A casa reavida
Os primeiros esquissos a carvão em pequenas folhas de papel vegetal datam de 1991, altura em que o arquiteto Victor Mestre começou a desenhar o projeto de recuperação, remodelação e restauro do Solar dos Zagallos, adquirido pela Câmara Municipal de Almada em 1982.
“Foi um projeto em obra, pois o plano inicialmente previsto teve de evoluir e adaptar-se à medida que a obra avançava e se descobria o verdadeiro estado do Solar.”
A sua larga experiência a trabalhar em Património fê-lo antever o processo em mutação que teria pela frente, e as dificuldades a superar junto dos trabalhadores e empreiteiros. “O caderno de encargos não podia ser entendido como lei, devia ser observado na presença de uma dimensão cultural. Se esta dimensão não estiver presente é muito perigoso. É preciso pensar o Património. Isso exige tempo e consciência.”
Para Victor a sua presença na obra era, assim, fundamental, não só numa fase inicial para conhecer a equipa, mas igualmente ao longo de todo o trabalho.
“É completamente diferente estar lá do que ir lá.”
E essa proximidade permitiu-lhe acompanhar a par e passo as surpresas que o Património foi desvendando. Como ligações antigas no interior da casa que em obras intermédias se terão tapado.
“Talvez com intenção de fechar caminho ao frio, mas que resulta no fechar do caminho ao ar, e isso pode ter consequências ao nível do arejamento e da criação de humidades. Quando se encerra um percurso ancestral algo pode vir a correr mal…”
Um dos momentos principais da obra foi a sua defesa intransigente da inclusão de uma solução para a água.
“Não valia a pena investir na recuperação da pintura dos tetos dos salões sem antes resolver a questão da água.
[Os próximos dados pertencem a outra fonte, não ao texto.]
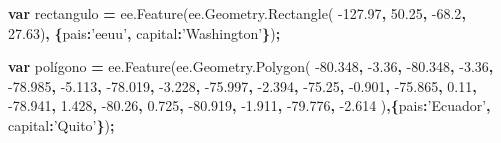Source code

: \documentclass[
]{article}
\newenvironment{Shaded}{\begin{snugshade}}{\end{snugshade}}
\newcommand{\AttributeTok}[1]{\textcolor[rgb]{0.77,0.63,0.00}{#1}}
\newcommand{\DataTypeTok}[1]{\textcolor[rgb]{0.13,0.29,0.53}{#1}}
\newcommand{\FloatTok}[1]{\textcolor[rgb]{0.00,0.00,0.81}{#1}}
\newcommand{\KeywordTok}[1]{\textcolor[rgb]{0.13,0.29,0.53}{\textbf{#1}}}
\newcommand{\NormalTok}[1]{#1}
\newcommand{\OperatorTok}[1]{\textcolor[rgb]{0.81,0.36,0.00}{\textbf{#1}}}
\newcommand{\StringTok}[1]{\textcolor[rgb]{0.31,0.60,0.02}{#1}}
\newcommand{\VariableTok}[1]{\textcolor[rgb]{0.00,0.00,0.00}{#1}}
\begin{document}
\begin{Shaded}
\begin{Highlighting}[]
\KeywordTok{var}\NormalTok{ rectangulo }\OperatorTok{=} \VariableTok{ee}\NormalTok{.}\AttributeTok{Feature}\NormalTok{(}\VariableTok{ee}\NormalTok{.}\VariableTok{Geometry}\NormalTok{.}\AttributeTok{Rectangle}\NormalTok{(}
  \FloatTok{-127.97}\OperatorTok{,} \FloatTok{50.25}\OperatorTok{,}
  \FloatTok{-68.2}\OperatorTok{,} \FloatTok{27.63}\NormalTok{)}\OperatorTok{,}
    \OperatorTok{\{}\DataTypeTok{pais}\OperatorTok{:}\StringTok{'eeuu'}\OperatorTok{,} \DataTypeTok{capital}\OperatorTok{:}\StringTok{'Washington'}\OperatorTok{\}}\NormalTok{)}\OperatorTok{;} 

\KeywordTok{var}\NormalTok{ polígono }\OperatorTok{=} \VariableTok{ee}\NormalTok{.}\AttributeTok{Feature}\NormalTok{(}\VariableTok{ee}\NormalTok{.}\VariableTok{Geometry}\NormalTok{.}\AttributeTok{Polygon}\NormalTok{(  }
  \FloatTok{-80.348}\OperatorTok{,} \FloatTok{-3.36}\OperatorTok{,}
  \FloatTok{-80.348}\OperatorTok{,} \FloatTok{-3.36}\OperatorTok{,}
  \FloatTok{-78.985}\OperatorTok{,} \FloatTok{-5.113}\OperatorTok{,}
  \FloatTok{-78.019}\OperatorTok{,} \FloatTok{-3.228}\OperatorTok{,}
  \FloatTok{-75.997}\OperatorTok{,} \FloatTok{-2.394}\OperatorTok{,}
  \FloatTok{-75.25}\OperatorTok{,} \FloatTok{-0.901}\OperatorTok{,}
  \FloatTok{-75.865}\OperatorTok{,} \FloatTok{0.11}\OperatorTok{,}
  \FloatTok{-78.941}\OperatorTok{,} \FloatTok{1.428}\OperatorTok{,}
  \FloatTok{-80.26}\OperatorTok{,} \FloatTok{0.725}\OperatorTok{,}
  \FloatTok{-80.919}\OperatorTok{,} \FloatTok{-1.911}\OperatorTok{,}
  \FloatTok{-79.776}\OperatorTok{,} \FloatTok{-2.614}
\NormalTok{  )}\OperatorTok{,\{}\DataTypeTok{pais}\OperatorTok{:}\StringTok{'Ecuador'}\OperatorTok{,} \DataTypeTok{capital}\OperatorTok{:}\StringTok{'Quito'}\OperatorTok{\}}\NormalTok{)}\OperatorTok{;}


\end{Highlighting}
\end{Shaded}
\end{document}
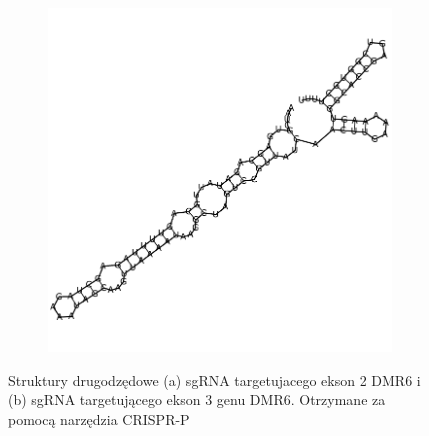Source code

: \documentclass[twoside, a4paper]{article}
\begin{document}
\begin{figure}[h]
\begin{subfigure}[t]{0.45\textwidth}
		\includegraphics[width=\textwidth]{./figures/gRNA-ekson3.pdf}
		\caption{}
	\end{subfigure}
	\caption{Struktury drugodzędowe (a) sgRNA targetujacego ekson 2 DMR6 i (b) sgRNA targetującego ekson 3 genu DMR6. Otrzymane za pomocą narzędzia CRISPR-P}
\end{figure}

\nocite{Lei2014}

\printbibliography
\end{document}
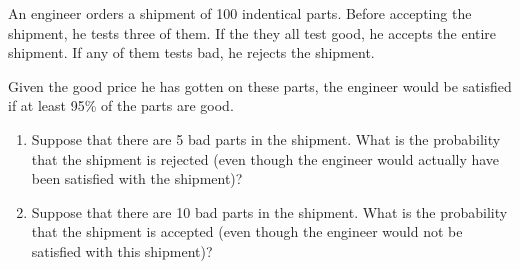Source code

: \documentclass[twoside]{book}\usepackage[]{graphicx}\usepackage[]{xcolor}
\begin{document}
\begin{problem}
An engineer orders a shipment of 100 indentical parts.  
Before accepting the shipment, he tests three  of them.  
If the they all test good, he accepts the entire shipment.  
If any of them tests bad, he rejects the shipment.

Given the good price he has gotten on these parts, the engineer
would be satisfied if at least 95\% of the parts are good.
\begin{enumerate}
\item
Suppose that there are 5 bad parts in the shipment.  What is the probability
that the shipment is rejected (even though the engineer would actually have
been satisfied with the shipment)?
\item
Suppose that there are 10 bad parts in the shipment.  What is the probability
that the shipment is accepted (even though the engineer would not be satisfied 
with this shipment)?
\end{enumerate}
\end{problem}
\end{document}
A evidência de que o Solar se encontra construído sobre uma linha de água que desce da Quinta de Cima e vai embater nas costas do edifício principal certificava que, por muito restauro que se fizesse, a médio prazo as paredes iriam humedecer, descascar. A água não tinha caminho definido. Era preciso criá-lo.”
A construção de um sistema de drenos internos e externos ligados à rede de águas pluviais passou a ser o percurso orientador que afastou a água do edifício.
E apesar dos inesperados que esta obra desvendou e do consequente investimento em soluções justificadas, o projeto de recuperação do Solar é exemplo de boas práticas, possível de ser finalizado sem ultrapassar o orçamento.
“– Vamos recuperar a azenha.”
“- Não pense nisso, não faça isso, é ferro velho!”
“- A azenha é a alma da Quinta!”
E assim se fez.
“Vamos recuperar a estufa.”
“- Não pense nisso, não faça isso, é ferro velho!”
“- A estufa foi e pode voltar a ser um elemento importante da Quinta!”
E assim se fez.
No processo de recuperação Victor procurou fazer jus à História evolutiva do Solar, aos materiais anteriormente utilizados, à permanência global da Quinta. “Património não é a casca é o que está dentro.” E a aposta na continuidade da existência deste lugar foi trabalhada em paralelo com a sua atualização face às futuras necessidades do Solar.
“Património não é a casca é o que está dentro.”
E a aposta na continuidade da existência deste lugar foi trabalhada em paralelo com a sua actualização face às futuras necessidades do Solar.
“É importante pensar o lugar com vista a que seja utilizado e vivido pelas pessoas, essa é a função da arquitetura. Não tornar os edifícios bibelots na cidade que perdem significado e valor se desabitados de gente.”